## Description of the task
Write out, character for character, everything from the line containing "class: Insecta" down to the final line of the data below, keeping both of those lines.

## Input data

|---|

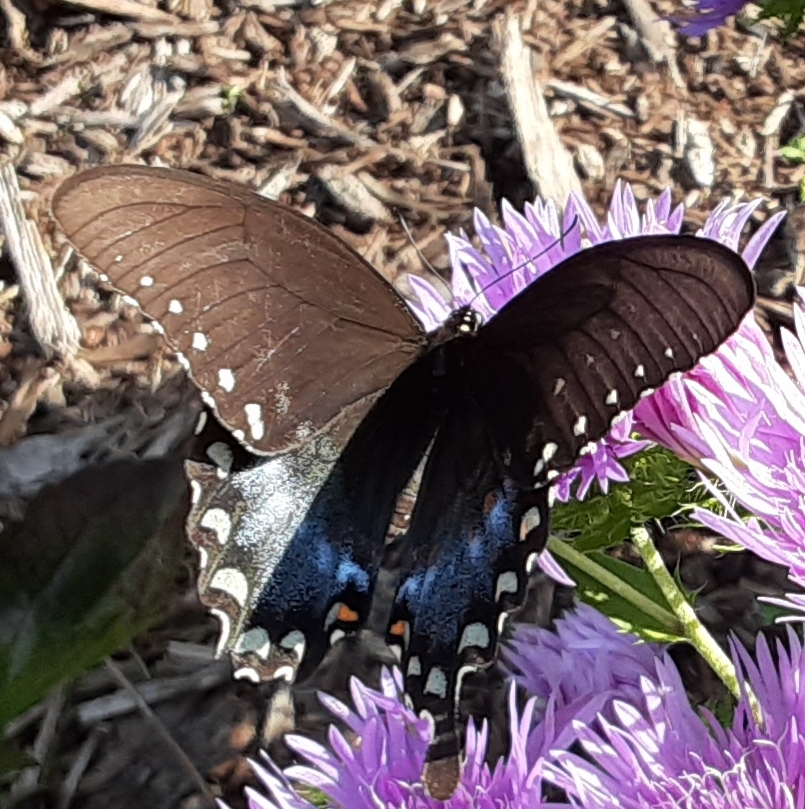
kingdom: Animalia
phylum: Arthropoda
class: Insecta
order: Lepidoptera
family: Papilionidae
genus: Papilio
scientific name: Papilio troilus
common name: Spicebush swallowtail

|---|

## Task response
class: Insecta
order: Lepidoptera
family: Papilionidae
genus: Papilio
scientific name: Papilio troilus
common name: Spicebush swallowtail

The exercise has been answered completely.